- **Source information**
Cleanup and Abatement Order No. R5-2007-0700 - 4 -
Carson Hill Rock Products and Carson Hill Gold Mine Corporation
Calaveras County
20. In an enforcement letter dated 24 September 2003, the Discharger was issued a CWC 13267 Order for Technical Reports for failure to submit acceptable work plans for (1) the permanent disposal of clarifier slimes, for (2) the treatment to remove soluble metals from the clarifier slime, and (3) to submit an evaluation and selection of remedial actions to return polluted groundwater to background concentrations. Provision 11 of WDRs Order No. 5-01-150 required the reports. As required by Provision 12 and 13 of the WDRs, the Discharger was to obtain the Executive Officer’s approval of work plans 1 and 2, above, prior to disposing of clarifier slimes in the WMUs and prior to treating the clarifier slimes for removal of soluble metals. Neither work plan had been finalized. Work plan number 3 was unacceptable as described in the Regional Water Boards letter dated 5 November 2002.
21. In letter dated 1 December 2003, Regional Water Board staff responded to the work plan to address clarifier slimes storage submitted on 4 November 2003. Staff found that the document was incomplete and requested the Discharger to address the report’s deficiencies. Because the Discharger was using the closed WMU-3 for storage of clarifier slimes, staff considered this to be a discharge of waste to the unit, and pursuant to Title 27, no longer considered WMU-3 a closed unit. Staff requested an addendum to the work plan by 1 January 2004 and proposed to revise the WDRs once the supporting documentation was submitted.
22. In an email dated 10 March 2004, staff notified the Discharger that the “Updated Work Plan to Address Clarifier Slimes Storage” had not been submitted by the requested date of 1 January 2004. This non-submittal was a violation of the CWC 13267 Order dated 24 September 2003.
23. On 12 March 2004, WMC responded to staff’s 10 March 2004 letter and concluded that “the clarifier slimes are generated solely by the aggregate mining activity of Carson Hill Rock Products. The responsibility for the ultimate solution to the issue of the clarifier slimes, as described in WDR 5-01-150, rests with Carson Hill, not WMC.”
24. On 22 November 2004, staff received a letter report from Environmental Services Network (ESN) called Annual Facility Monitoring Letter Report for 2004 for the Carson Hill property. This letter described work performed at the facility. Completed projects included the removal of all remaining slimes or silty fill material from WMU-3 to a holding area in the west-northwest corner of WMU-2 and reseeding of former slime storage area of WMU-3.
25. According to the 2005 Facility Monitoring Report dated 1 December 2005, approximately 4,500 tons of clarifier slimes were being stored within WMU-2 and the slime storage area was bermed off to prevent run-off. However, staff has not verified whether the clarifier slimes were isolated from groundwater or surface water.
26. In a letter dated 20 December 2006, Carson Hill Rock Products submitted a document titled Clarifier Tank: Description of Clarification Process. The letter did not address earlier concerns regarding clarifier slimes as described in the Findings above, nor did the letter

- **Problem statement**
Word for word, copy the material above.

- **Final answer**
Cleanup and Abatement Order No. R5-2007-0700 - 4 -
Carson Hill Rock Products and Carson Hill Gold Mine Corporation
Calaveras County
20. In an enforcement letter dated 24 September 2003, the Discharger was issued a CWC 13267 Order for Technical Reports for failure to submit acceptable work plans for (1) the permanent disposal of clarifier slimes, for (2) the treatment to remove soluble metals from the clarifier slime, and (3) to submit an evaluation and selection of remedial actions to return polluted groundwater to background concentrations. Provision 11 of WDRs Order No. 5-01-150 required the reports. As required by Provision 12 and 13 of the WDRs, the Discharger was to obtain the Executive Officer’s approval of work plans 1 and 2, above, prior to disposing of clarifier slimes in the WMUs and prior to treating the clarifier slimes for removal of soluble metals. Neither work plan had been finalized. Work plan number 3 was unacceptable as described in the Regional Water Boards letter dated 5 November 2002.
21. In letter dated 1 December 2003, Regional Water Board staff responded to the work plan to address clarifier slimes storage submitted on 4 November 2003. Staff found that the document was incomplete and requested the Discharger to address the report’s deficiencies. Because the Discharger was using the closed WMU-3 for storage of clarifier slimes, staff considered this to be a discharge of waste to the unit, and pursuant to Title 27, no longer considered WMU-3 a closed unit. Staff requested an addendum to the work plan by 1 January 2004 and proposed to revise the WDRs once the supporting documentation was submitted.
22. In an email dated 10 March 2004, staff notified the Discharger that the “Updated Work Plan to Address Clarifier Slimes Storage” had not been submitted by the requested date of 1 January 2004. This non-submittal was a violation of the CWC 13267 Order dated 24 September 2003.
23. On 12 March 2004, WMC responded to staff’s 10 March 2004 letter and concluded that “the clarifier slimes are generated solely by the aggregate mining activity of Carson Hill Rock Products. The responsibility for the ultimate solution to the issue of the clarifier slimes, as described in WDR 5-01-150, rests with Carson Hill, not WMC.”
24. On 22 November 2004, staff received a letter report from Environmental Services Network (ESN) called Annual Facility Monitoring Letter Report for 2004 for the Carson Hill property. This letter described work performed at the facility. Completed projects included the removal of all remaining slimes or silty fill material from WMU-3 to a holding area in the west-northwest corner of WMU-2 and reseeding of former slime storage area of WMU-3.
25. According to the 2005 Facility Monitoring Report dated 1 December 2005, approximately 4,500 tons of clarifier slimes were being stored within WMU-2 and the slime storage area was bermed off to prevent run-off. However, staff has not verified whether the clarifier slimes were isolated from groundwater or surface water.
26. In a letter dated 20 December 2006, Carson Hill Rock Products submitted a document titled Clarifier Tank: Description of Clarification Process. The letter did not address earlier concerns regarding clarifier slimes as described in the Findings above, nor did the letter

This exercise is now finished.